> _What you will do_
Look through the entries below and report every line that has "Susan".

(Records excerpted from a collection)

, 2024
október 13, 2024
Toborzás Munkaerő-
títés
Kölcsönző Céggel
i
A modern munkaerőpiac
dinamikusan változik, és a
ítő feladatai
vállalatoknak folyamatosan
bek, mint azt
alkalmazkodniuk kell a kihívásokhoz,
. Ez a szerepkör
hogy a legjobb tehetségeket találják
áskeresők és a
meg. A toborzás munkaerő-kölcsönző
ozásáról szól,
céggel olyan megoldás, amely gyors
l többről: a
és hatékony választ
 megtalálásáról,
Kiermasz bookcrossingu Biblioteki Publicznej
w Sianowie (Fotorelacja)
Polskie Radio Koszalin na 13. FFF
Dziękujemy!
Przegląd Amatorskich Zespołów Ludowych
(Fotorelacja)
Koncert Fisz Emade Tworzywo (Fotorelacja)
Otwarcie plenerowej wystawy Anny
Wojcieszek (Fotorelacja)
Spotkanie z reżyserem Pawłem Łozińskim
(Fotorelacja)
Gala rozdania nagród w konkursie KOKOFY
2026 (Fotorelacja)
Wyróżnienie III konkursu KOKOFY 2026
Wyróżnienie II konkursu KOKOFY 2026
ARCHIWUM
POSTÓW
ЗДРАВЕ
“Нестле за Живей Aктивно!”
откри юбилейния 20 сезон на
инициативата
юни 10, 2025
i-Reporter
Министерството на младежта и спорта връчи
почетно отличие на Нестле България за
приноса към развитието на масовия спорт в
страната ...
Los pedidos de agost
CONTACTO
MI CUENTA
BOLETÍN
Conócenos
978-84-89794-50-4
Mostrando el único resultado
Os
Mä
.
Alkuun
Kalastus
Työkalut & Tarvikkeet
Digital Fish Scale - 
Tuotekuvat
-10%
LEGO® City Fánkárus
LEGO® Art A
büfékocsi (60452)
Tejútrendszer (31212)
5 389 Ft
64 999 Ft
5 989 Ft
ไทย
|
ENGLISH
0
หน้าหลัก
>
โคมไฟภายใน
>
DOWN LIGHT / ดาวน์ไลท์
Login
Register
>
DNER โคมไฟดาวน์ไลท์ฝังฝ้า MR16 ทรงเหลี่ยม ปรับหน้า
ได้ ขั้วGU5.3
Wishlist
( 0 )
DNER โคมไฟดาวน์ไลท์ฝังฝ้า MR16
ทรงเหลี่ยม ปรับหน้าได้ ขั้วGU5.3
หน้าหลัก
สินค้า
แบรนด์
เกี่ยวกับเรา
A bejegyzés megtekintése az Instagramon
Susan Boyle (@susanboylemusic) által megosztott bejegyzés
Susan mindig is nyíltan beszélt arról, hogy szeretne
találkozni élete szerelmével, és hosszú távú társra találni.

> _Response area_
Susan Boyle (@susanboylemusic) által megosztott bejegyzés
Susan mindig is nyíltan beszélt arról, hogy szeretne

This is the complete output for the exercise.